Entry->Msg = "Some message";
dispatch(Entry);
}
void logAdditionalPoint(TelemetryInfo *Entry) {
// .... code here
}
private:
const std::string SessionId;
};
class MyDestination : public telemetry::Destination {
public:
Error receiveEntry(const TelemetryInfo *Entry) override {
if (Error Err = Serializer.init())
return Err;
Entry->serialize(Serializer);
if (Error Err = Serializer.finalize())
return Err;
json::Object Copied = *Serializer.getOutputObject();
// Send the `Copied` object to wherever.
return Error::success();
}
private:
JsonSerializer Serializer;
};
// This defines a custom TelemetryInfo that has an additional Msg field.

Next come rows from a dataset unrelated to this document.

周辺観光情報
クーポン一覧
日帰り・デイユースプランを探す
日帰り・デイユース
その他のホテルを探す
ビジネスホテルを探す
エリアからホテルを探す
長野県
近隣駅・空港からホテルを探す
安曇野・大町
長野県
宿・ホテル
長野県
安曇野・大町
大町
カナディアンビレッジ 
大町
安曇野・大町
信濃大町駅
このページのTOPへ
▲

struct MyTelemetryInfo : public telemetry::TelemetryInfo {
std::string Msg;
Error serialize(Serializer &Serializer) const override {
TelemetryInfo::serialize(serializer);
Serializer.writeString("MyMsg", Msg);
}
// Note: implement getKind() and classof() to support dyn_cast operations.
};
2) Use the library in your tool.
Logging the tool init-process:
.. code-block:: c++
// In tool's initialization code.
auto StartTime = std::chrono::time_point<std::chrono::steady_clock>::now();
telemetry::Config MyConfig = makeConfig(); // Build up the appropriate Config struct here.
auto Manager = MyManager::createInstance(&MyConfig);
// Any other tool's init code can go here.
// ...
// Finally, take a snapshot of the time now so we know how long it took the
// init process to finish.
auto EndTime = std::chrono::time_point<std::chrono::steady_clock>::now();
MyTelemetryInfo Entry;
Entry.Start = StartTime;
Entry.End = EndTime;
Manager->logStartup(&Entry);
Similar code can be used for logging the tool's exit.